Oops. We've already spent the money!

The Japanese Government's plan to boost domestic tourism post-Covid has hit a major snag. 

The rollout of a new travel subsidy program is floundering, with some travel-related firms having already spent their allocated funds, Kyodo news agency reported.

The Japan Tourism Agency is asking participating businesses across the country to review their budgets while also considering increasing funding for the scheme, known as the "National Travel Discount".

Launched this week, on the same day Covid-19 border controls were eased for international arrivals, the program provides the equivalent of up to 11,000 yen (just under $120) in discounts and coupons per traveller per day. 

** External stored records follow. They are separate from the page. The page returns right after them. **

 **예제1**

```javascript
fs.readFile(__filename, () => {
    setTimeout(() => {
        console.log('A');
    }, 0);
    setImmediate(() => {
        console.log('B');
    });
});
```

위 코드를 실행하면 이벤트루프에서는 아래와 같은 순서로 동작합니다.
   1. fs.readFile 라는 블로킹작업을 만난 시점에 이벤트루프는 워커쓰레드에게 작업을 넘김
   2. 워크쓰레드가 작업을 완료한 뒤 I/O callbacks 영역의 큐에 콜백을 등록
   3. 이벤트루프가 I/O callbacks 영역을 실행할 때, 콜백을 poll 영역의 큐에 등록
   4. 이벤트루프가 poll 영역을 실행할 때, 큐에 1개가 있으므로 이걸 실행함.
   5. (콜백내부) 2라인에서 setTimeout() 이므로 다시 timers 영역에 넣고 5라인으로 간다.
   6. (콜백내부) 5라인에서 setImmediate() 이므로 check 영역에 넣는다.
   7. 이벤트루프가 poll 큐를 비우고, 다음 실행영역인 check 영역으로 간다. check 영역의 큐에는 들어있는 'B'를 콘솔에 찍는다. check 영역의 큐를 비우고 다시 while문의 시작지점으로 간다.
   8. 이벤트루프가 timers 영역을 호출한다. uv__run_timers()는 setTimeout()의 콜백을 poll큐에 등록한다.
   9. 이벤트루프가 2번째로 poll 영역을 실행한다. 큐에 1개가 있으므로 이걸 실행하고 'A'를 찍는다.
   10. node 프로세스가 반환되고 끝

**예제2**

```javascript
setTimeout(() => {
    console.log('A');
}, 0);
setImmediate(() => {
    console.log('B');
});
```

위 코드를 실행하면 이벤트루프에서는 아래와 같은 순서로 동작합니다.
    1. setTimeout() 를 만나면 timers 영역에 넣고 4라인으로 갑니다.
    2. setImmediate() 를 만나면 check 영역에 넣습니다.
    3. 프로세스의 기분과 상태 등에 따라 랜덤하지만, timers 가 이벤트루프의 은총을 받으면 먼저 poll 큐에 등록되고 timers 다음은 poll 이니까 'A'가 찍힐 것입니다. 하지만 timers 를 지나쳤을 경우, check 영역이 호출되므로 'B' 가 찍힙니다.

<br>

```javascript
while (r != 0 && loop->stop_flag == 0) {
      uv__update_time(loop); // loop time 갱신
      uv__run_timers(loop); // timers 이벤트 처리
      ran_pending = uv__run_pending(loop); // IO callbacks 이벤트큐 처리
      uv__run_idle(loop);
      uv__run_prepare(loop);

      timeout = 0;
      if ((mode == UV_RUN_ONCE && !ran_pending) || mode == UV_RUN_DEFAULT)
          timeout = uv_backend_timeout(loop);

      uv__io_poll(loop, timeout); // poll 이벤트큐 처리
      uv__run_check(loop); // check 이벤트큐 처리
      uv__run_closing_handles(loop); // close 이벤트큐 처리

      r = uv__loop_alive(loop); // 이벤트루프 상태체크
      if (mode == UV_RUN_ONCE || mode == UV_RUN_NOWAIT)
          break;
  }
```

The money can be used for meals, shopping and accommodation expenses.

The scheme is being implemented through use of state funds. 

Budgets have been allocated to all 47 of Japan's prefectures, with the amount each receives based on criteria such as local accommodation figures. 

The prefectural governments then redistribute the funds between local businesses such as travel agencies and hotels to sell their products and services within the scope of the scheme.

Authorities of north-eastern Yamagata Prefecture had planned to use the funds they were granted over three months from October through December, but have since decided to divert some of their November budget to this month after local businesses spent all of the government's initial allocated subsidy.

"In some cases, too much funding has been given to local businesses, while estimates for others have fallen short," one government source said, requesting that prefectures redistribute their quota based on past tourism data.

Meanwhile, high consumer interest in the scheme has overwhelmed some participating travel agencies.

Seanuts Co, which manages accommodation bookings for around 5,100 hotels and other facilities, said that high traffic caused by a large number of hits to its website led to a system malfunction, leaving customers unable to book, while also possibly cancelling existing reservations.


The new program was initially planned to be introduced in July but was postponed due to Japan's 's seventh wave of coronavirus infections.